— Да, может быть, они и есть, впрочем, — отвечала Данка, наверное знавшая, что у нее гвозди есть, и в то же время смекавшая, как бы ей высвободить хоть на минуту свои руки из рук Термосёсова и, пользуясь случаем, вымыть в спальне замеченный Термосёсовым под ее ногтями траур по японскому Микадо.

Хитрость ее удалась: она выскользнула вон из залы, пробежала гостиную и скрылась в спальне.

Термосёсов вслед за Данкою перешел в гостиную, оглянул быстрым, но внимательным взглядом всю стоящую здесь мебель и, надув губу, сел неподвижно в мягкое кресло.

В спальне хозяйки слышался тихий заикающийся скрип педали металлического умывальника и тихие плески воды. Это продолжалось довольно долго.

VI

Термосёсов по-прежнему неподвижно сидел в кресле, далеко оттопырив свою верхнюю губу, и над ним воочию совершались самые быстрые и самые странные калиостровские превращения. Термосёсов, как только он опустился в кресло, тотчас же сделался как будто каким-то игралищем природы, каким-то калейдоскопом, который она встряхнула для забавы. Термосёсов казался совершенно равнодушным к тому, что он начал, что ему предстоит произвесть и чем он думает все это закончить. В нем вдруг исчез всякий след энергии, и видны были лень, усталость и тягота.
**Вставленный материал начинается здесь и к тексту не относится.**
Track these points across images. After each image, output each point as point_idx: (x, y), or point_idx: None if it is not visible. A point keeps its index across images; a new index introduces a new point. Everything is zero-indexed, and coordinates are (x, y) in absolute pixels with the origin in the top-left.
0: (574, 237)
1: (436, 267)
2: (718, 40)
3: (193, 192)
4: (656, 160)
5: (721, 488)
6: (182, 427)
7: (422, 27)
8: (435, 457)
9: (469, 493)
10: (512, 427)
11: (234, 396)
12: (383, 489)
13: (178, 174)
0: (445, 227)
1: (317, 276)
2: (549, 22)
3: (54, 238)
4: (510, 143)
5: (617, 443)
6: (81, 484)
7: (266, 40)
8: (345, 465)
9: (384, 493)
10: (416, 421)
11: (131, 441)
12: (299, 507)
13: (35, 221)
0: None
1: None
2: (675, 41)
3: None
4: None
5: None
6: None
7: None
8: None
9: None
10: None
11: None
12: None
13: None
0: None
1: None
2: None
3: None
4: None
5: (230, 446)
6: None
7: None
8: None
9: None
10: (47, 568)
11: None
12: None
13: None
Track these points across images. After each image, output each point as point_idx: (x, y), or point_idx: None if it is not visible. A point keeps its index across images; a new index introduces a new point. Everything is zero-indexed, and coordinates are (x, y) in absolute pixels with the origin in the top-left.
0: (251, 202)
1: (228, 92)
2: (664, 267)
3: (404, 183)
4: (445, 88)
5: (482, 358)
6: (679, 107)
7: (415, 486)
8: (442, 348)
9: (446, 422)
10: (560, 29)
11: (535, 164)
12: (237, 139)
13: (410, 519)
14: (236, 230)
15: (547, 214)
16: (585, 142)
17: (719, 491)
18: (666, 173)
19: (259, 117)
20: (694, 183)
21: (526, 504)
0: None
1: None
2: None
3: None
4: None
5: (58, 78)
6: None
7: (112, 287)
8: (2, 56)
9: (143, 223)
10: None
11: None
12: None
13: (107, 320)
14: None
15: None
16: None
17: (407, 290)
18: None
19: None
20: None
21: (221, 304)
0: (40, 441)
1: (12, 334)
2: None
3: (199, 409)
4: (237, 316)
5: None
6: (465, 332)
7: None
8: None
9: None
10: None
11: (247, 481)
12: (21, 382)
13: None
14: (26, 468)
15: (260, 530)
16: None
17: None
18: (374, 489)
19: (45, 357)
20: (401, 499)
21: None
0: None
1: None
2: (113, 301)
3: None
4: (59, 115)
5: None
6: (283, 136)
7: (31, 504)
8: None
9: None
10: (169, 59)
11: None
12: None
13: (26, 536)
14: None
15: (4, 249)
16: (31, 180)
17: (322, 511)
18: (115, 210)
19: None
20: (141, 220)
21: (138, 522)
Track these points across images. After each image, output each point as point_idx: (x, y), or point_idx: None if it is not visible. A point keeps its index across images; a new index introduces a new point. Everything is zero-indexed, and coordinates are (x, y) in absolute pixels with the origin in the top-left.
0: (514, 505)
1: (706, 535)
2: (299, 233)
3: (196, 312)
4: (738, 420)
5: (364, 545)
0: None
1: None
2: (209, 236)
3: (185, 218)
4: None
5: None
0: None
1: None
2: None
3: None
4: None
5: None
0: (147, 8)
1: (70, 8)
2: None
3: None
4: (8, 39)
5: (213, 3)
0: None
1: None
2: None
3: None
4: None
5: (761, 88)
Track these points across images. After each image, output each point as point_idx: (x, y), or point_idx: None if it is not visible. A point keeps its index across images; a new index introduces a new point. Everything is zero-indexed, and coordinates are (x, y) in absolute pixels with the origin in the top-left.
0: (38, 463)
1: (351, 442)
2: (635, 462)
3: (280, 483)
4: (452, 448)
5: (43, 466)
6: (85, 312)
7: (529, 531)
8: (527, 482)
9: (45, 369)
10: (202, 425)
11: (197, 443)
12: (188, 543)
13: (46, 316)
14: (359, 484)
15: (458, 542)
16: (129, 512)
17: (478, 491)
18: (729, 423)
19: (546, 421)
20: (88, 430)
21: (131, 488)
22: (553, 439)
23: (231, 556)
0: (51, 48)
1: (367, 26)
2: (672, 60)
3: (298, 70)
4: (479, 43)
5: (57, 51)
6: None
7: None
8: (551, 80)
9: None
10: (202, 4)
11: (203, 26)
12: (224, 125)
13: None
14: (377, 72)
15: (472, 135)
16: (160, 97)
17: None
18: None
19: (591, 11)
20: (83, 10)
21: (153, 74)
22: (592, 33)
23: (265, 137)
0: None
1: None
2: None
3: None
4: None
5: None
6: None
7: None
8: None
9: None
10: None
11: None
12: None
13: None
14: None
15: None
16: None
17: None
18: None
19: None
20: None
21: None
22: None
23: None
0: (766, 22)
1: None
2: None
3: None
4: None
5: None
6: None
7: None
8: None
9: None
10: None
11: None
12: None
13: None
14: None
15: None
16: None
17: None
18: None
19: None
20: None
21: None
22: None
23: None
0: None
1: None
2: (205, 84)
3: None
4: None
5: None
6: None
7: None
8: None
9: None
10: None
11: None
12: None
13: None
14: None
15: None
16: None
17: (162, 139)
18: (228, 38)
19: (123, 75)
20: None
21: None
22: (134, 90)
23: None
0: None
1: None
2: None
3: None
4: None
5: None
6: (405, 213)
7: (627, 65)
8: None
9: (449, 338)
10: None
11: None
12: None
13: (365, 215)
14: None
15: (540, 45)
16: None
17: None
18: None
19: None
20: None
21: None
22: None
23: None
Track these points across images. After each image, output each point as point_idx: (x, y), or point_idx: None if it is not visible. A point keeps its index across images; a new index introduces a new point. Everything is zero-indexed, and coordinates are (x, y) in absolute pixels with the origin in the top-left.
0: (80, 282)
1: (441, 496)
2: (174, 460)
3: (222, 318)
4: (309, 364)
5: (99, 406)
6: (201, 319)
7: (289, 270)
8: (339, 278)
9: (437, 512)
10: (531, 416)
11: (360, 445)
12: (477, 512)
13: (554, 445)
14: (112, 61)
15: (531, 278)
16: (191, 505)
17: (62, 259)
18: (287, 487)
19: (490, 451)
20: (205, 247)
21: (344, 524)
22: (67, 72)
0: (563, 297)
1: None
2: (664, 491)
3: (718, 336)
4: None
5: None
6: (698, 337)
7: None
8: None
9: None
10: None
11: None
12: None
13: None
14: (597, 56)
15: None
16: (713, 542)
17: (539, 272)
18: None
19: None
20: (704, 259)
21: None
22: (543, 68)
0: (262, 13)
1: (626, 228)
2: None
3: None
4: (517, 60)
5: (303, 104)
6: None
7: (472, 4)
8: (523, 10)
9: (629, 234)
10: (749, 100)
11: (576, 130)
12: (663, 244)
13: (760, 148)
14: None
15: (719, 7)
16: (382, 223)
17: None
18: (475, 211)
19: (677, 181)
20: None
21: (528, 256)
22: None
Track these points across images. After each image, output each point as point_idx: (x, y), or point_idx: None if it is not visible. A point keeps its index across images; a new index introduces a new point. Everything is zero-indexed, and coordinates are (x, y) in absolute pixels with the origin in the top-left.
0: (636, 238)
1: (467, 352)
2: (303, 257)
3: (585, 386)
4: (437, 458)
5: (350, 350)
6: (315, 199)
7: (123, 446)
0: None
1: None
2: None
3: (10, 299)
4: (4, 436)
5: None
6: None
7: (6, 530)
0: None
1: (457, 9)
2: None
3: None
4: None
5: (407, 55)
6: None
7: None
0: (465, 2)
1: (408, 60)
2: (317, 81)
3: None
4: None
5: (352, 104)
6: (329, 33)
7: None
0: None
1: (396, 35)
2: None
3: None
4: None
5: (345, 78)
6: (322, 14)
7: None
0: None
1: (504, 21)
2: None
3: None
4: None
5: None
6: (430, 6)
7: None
Он чем больше сидел, тем более старел, старел видимо, старел на целые года в одну минуту, как Калиостро. О да! Это был или сам Калиостро, или это был крепко и крепко поживший человек, у которого уже сохнет мозг в костях. Глядя на Термосёсова, вы теперь видели, что его (если заглянуть в его сокровенную глубь) не интересует ничто; что он ни во что не верит и чувствует, что он тлен, ложь, что он даже, пожалуй, ненавидит даже плоть свою, но питает и греет ее, потому что нельзя ее не греть и не питать.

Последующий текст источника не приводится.